Child of the stable's secret birth The Lord by right of the lords of earth Let angels sing of a king newborn The world is weaving a crown of thorn A crown of thorn for that infant head Cradled soft in a manger bed.

Eyes that shine in the lantern's ray; A face so small in its nest of hay - Face of a child who is born to scan The world of men through the eyes of man: And from that face in the final day Heaven and earth shall flee away.

By Timothy Dudley Smith, © Hope Publishing Company, 1983

At Christmas, we celebrate the birth of Jesus. Since we all love babies, it is easy for us to love the Baby Jesus. He is cute. He is fat. He is cuddly.

But babies don‘t start out cute and cuddly. And Jesus, indeed, was a real human baby, born in the normal human way: Mary began to have contractions; her water broke; she felt overwhelmed by the process going on inside her body; her back hurt; there was pain and effort and sweat and pushing and stretching and burning – and then, finally, amazingly, this new little creature came forth from her body: a new creature covered with mucous and amniotic fluid and blood and vernix – hair (if any) plastered to his head; that head possibly misshapen from hours of pushing, his skin bluish in color until the first breath, and first cry.

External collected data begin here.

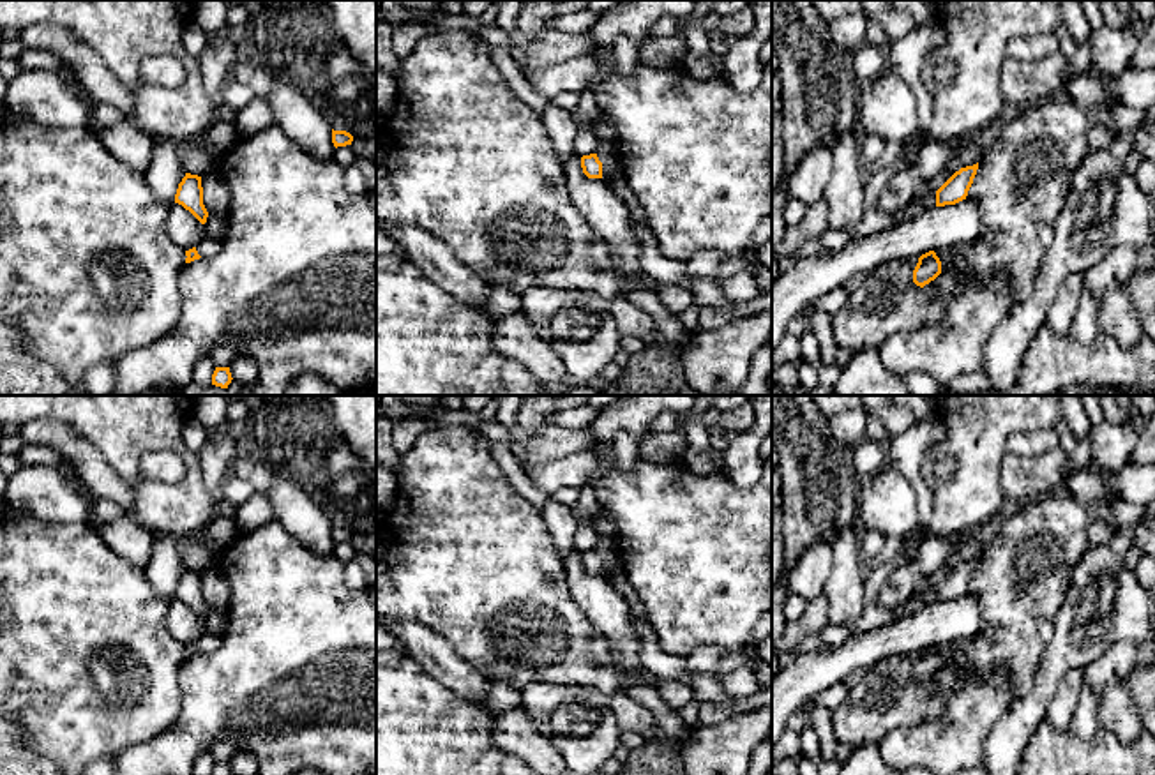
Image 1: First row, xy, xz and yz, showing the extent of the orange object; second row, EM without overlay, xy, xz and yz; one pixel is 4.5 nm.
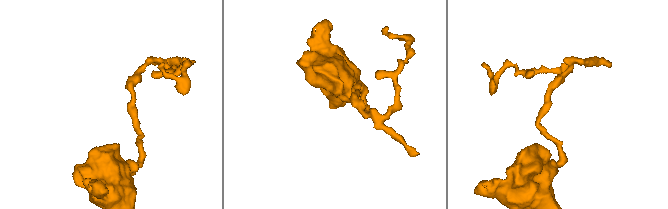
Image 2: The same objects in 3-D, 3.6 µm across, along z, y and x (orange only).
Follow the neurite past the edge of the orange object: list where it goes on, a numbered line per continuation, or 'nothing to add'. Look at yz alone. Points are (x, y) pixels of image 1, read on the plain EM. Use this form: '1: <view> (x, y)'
nothing to add

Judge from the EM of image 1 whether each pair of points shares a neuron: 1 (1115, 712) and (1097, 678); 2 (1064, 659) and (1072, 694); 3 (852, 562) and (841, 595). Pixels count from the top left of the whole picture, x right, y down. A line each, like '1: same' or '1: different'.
1: different
2: different
3: same

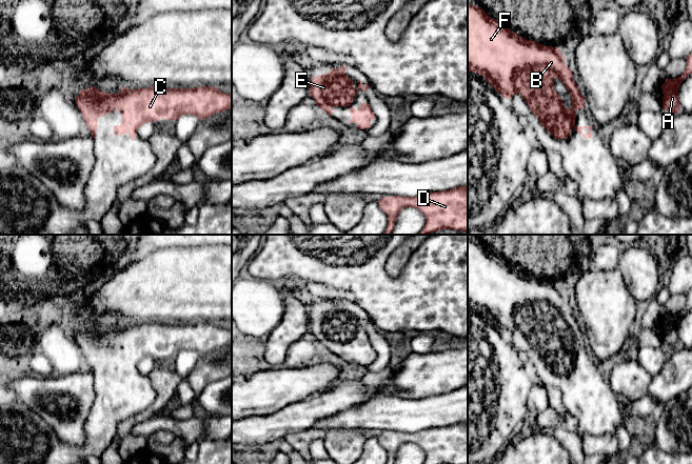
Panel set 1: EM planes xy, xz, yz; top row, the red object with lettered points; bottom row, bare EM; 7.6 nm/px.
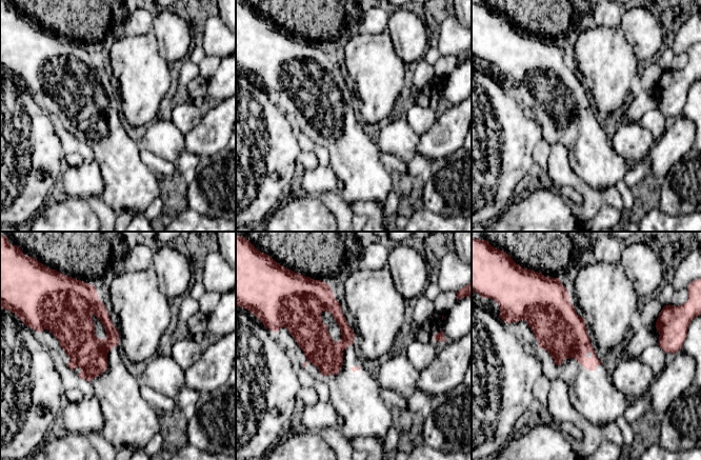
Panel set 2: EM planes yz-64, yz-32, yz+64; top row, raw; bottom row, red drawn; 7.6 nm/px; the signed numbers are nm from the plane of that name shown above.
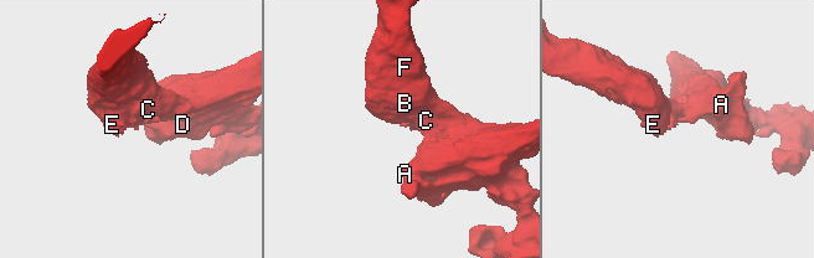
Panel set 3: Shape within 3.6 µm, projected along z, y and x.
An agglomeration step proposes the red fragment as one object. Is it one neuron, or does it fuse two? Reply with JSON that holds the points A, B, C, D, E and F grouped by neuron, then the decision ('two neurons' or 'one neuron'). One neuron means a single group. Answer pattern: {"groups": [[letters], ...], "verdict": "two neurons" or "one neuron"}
{"groups": [["A", "B", "C", "D", "E", "F"]], "verdict": "one neuron"}

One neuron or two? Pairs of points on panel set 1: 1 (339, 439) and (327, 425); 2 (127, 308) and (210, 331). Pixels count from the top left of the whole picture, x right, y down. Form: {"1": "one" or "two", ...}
{"1": "two", "2": "two"}

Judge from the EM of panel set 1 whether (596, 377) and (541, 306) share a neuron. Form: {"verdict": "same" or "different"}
{"verdict": "same"}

Mary gave birth – and the baby, Jesus, came into this world just as you and I, through His mother’s strong efforts: bloody, slippery – and yet beautiful.

As you see pictures this season of a clean and comfortable Baby Jesus, remember His humanity. Jesus was a baby who soiled himself, spit up, cried when He was hungry; He was completely dependent upon his parents for meeting His every need. He could do nothing for himself. With His little hands, he grasped fingers held out to Him. He couldn’t communicate at first except by crying. He took months to learn to crawl, and more months to learn to walk, and to speak. Jesus was a normal, lovable human baby.

But Jesus did not remain lovable to many.